“If this is you happy, happy is killing you,” she interrupted. “I’m worried about you, and I’ve kept my mouth shut for days. More and more every day because I didn’t want to rock the boat, but the boat is sinking.”
“I’m not following.”
“I’ve been reading up on PTSD.”
He jerked like she’d punched him, got to his feet violently. “Hell no. You’re not going to internet psychoanalyze me.”
“That’s not what I’m doing,” she said, trying to stay calm. Being calm and rational would keep him that way too and maybe she could get through to him. “I just wanted to know what the key side effects were, so I—”
“I don’t have PTSD. I don’t have anything wrong with me. I went through all the military shrinks, Becca. Cleared to be a civilian. Mentally. Physically. My knee hasn’t bugged me in weeks.”
“I’m not worried about your damn knee. I’m worried about you.”
“Well, I’m fine. There is nothing to worry about. Whatever little…issues are left over will be fine. I just need to finish the bunkhouse and—”
“Please tell me you don’t actually think that.”
“You’re right. I don’t,” he said, folding his arms over his chest in that military leader position where he stared down at her like she was beneath him. “I know that. This is a transition. Leaving military life and moving back home and not having Dad here, it’s a lot of stuff. But I’m not fucked up because of it.”
“PTSD is not you being fucked up, Alex.” Why was he so deliberately misunderstanding her? Why was he so deliberately being an ass? “It’s a very natural and common—”
“It’s bad enough you’re bringing a shrink here, and maybe I’ll have to take this kind of shit from her, but I will not take it from you.”

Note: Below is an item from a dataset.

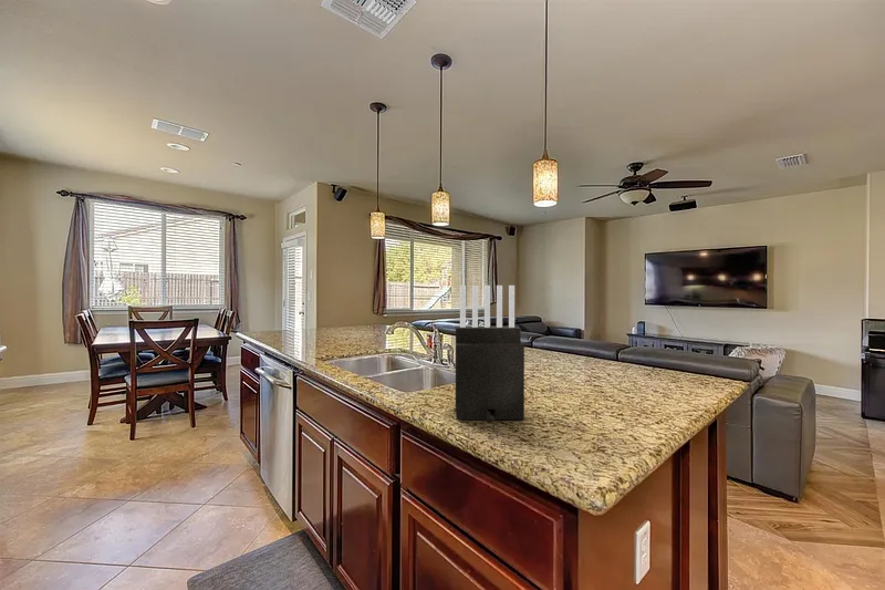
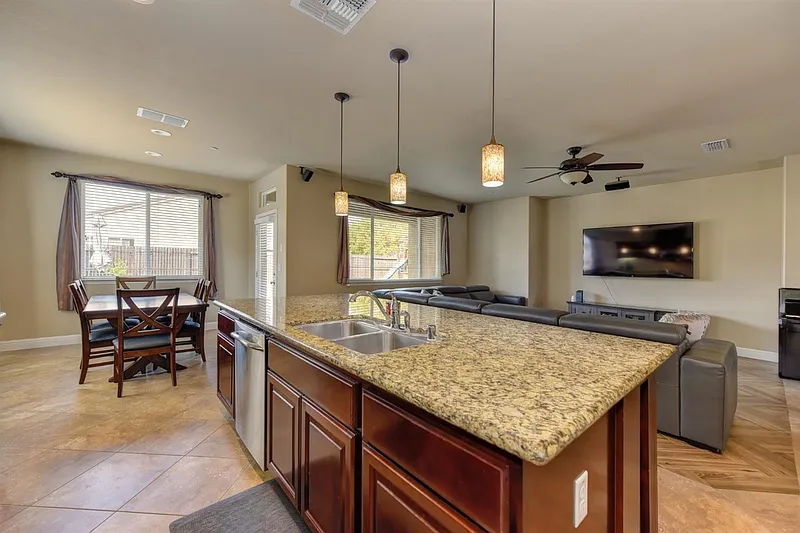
- knife block [455,284,525,424]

“Well, I don’t want to take this shit from you. I’m not going to sit here and pretend you’re not hurting and that you don’t need some help. All I want to do is stand by you, and I want you to be happy. And I damn well want to spend the night with the man I…”
He backed away, a flicker of fear, and she knew it was now or never.

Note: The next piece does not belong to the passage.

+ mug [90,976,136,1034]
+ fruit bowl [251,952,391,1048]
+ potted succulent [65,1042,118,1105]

“I love you,” she said, keeping her gaze straight on his, letting all those things she felt vibrate in her words.
He turned away, then just stood there, still saying nothing.

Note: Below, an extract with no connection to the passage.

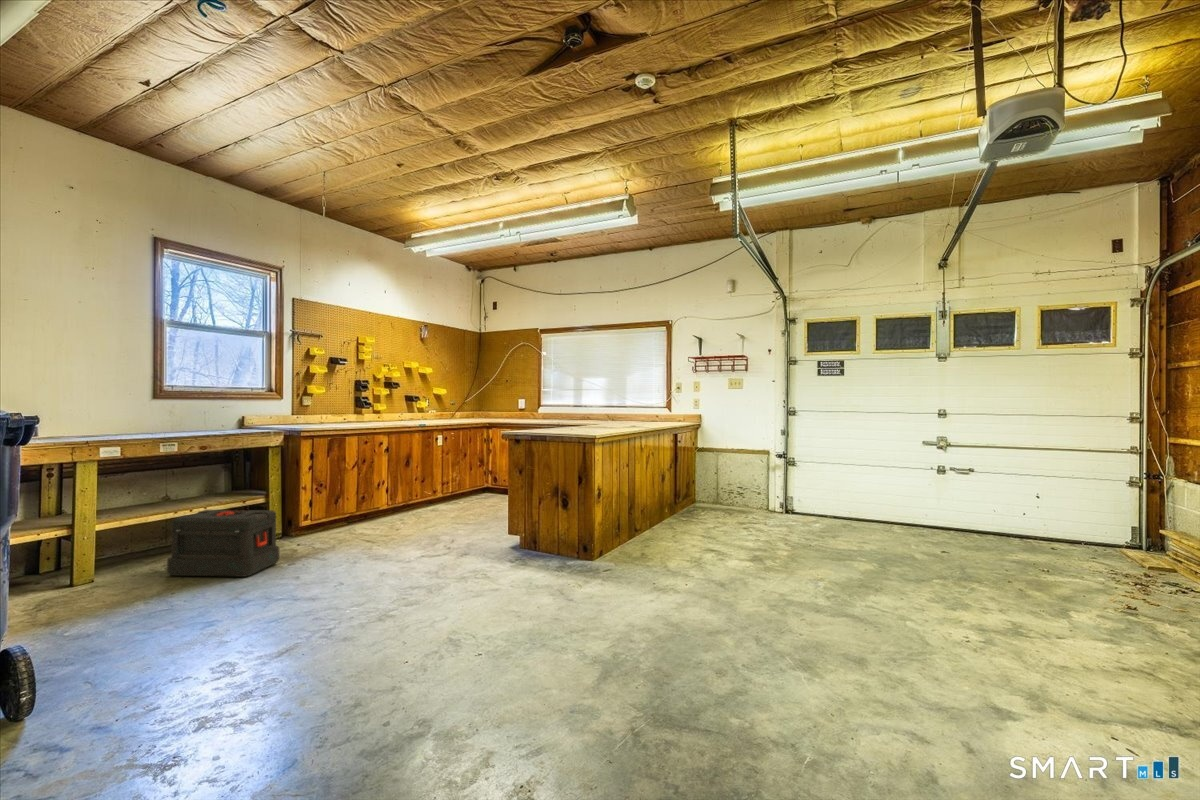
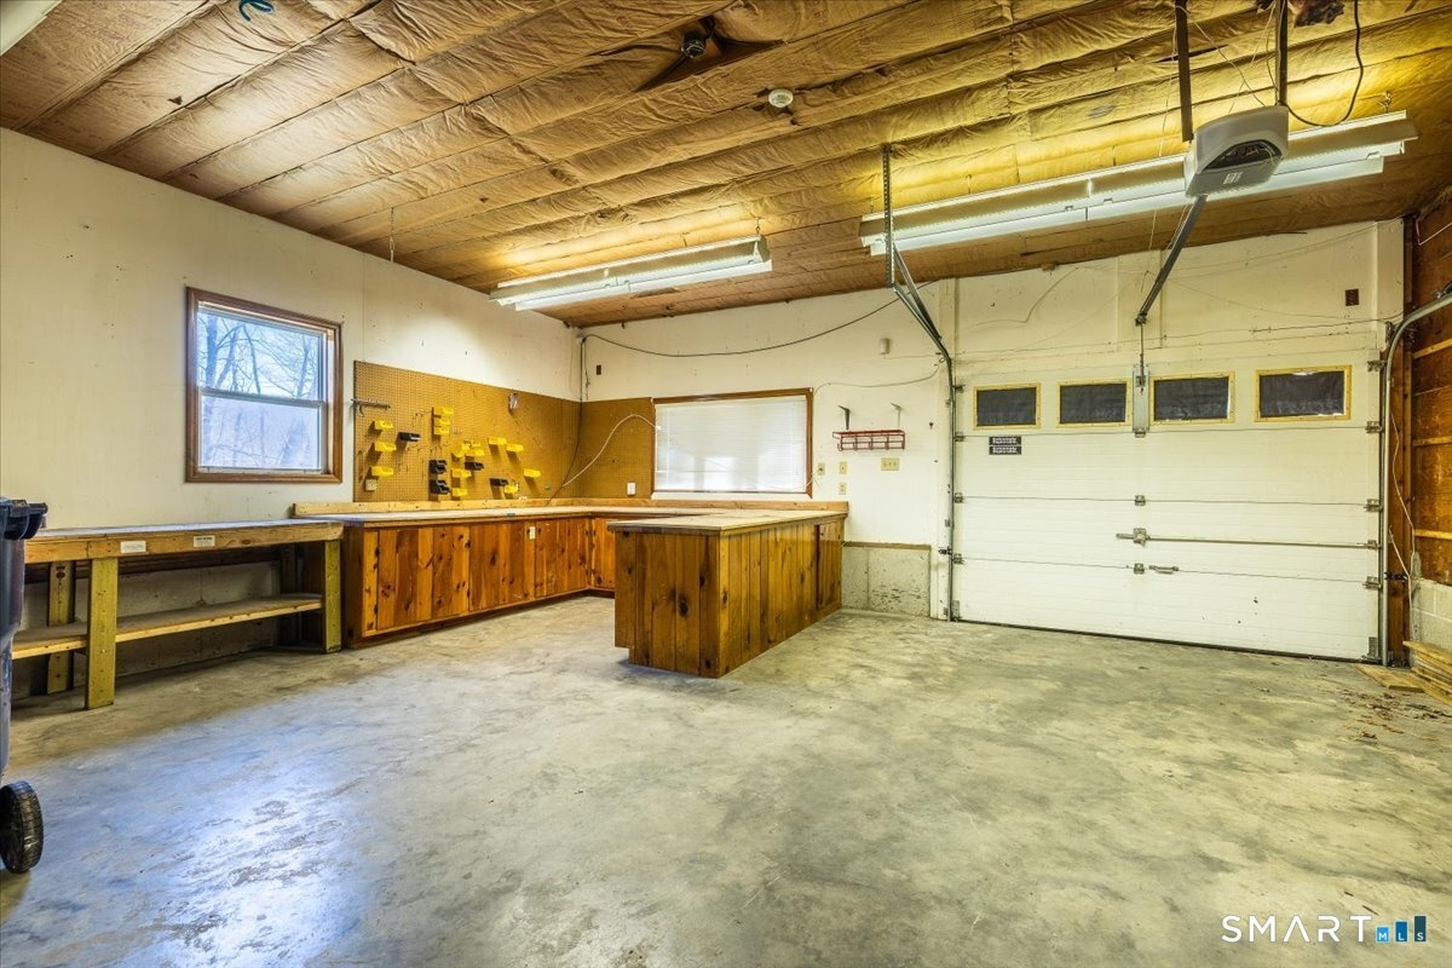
- toolbox [166,509,280,578]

Which pissed her right off, and maybe it shouldn’t have. Maybe she shouldn’t have been doing or saying any of this, but she was. She wasn’t going to stop. She was going to be honest, and she was going to stand up for herself, and she was going to demand something out of him.
He might be great in a lot of ways, but she wasn’t going to let him keep locking her out.
“I know you’re not ready to hear that,” she began. “That’s okay. It is. But that is how I feel, and because it’s how I feel, I don’t like only getting parts of you. The parts you deem worthy to share. Because I have shared everything with you. I have been stupid and goofy and shy and all of the parts of me I used to be embarrassed of. I have shown them to you and you have made me feel like they aren’t silly or foolish. You have always made me feel like they were part of me, and you liked all those parts of me, and I want to do the same for you.”
“I don’t need that,” he said, his voice gruff and pained.
Which hurt. Because though he said need, it felt a hell of a lot like want. I don’t want that. “Gotcha.”
He still didn’t turn to face her, and she didn’t know what else to say. Actually, that wasn’t true. She knew exactly what to say, but she was afraid to say it. She was afraid to tell him all the things she really felt, and she was afraid they would make him walk away.
But she was tired of living her life afraid. Afraid of people, afraid of germs, afraid of hurting Mom. Afraid of all the things that could go wrong.
She was afraid of losing him because this was wonderful, but it also made her feel like crap lately. It wasn’t that she thought love was all roses and champagne all the time, but she did think that…it wasn’t trying to make each other feel like crap. Which meant telling someone when she felt like crap because of what they were doing.
Even if they walked away. Even if it ruined everything.
“I’m not going to keep doing this,” she said, her wavering voice undermining the words. But she was certain—God, she was certain that she needed more. Needed it. “I love you. And I’ll be okay if you don’t love me back yet, but there’s no chance if you won’t open up.”
“I am plenty open.” He turned to face her, confusion and irritation dug into the lines of his face. “This is a good thing. Why on earth are you trying to ruin it?”
“No, honey,” she returned, something about his accusation giving her the strength to be steady and sure. “I’m trying to build a relationship, and it needs a foundation. We could fix up the bunkhouse, and we could start this whole business that we’ve got going on. But without you and me and Monica, without Jack and Gabe and Hick and the cattle and all of these buildings, it wouldn’t make a difference. It would have no mooring. You have to have the tools, and you have to have the ground, and you have to have the heart.”
He stared at her for the longest time, and for a second she thought maybe he was going to say that he loved her too. She almost hoped he wouldn’t, because if he told her he loved her, she might be willing to overlook a lot more things than she should.
“I’m sorry,” he finally said, such a blank expression on his face.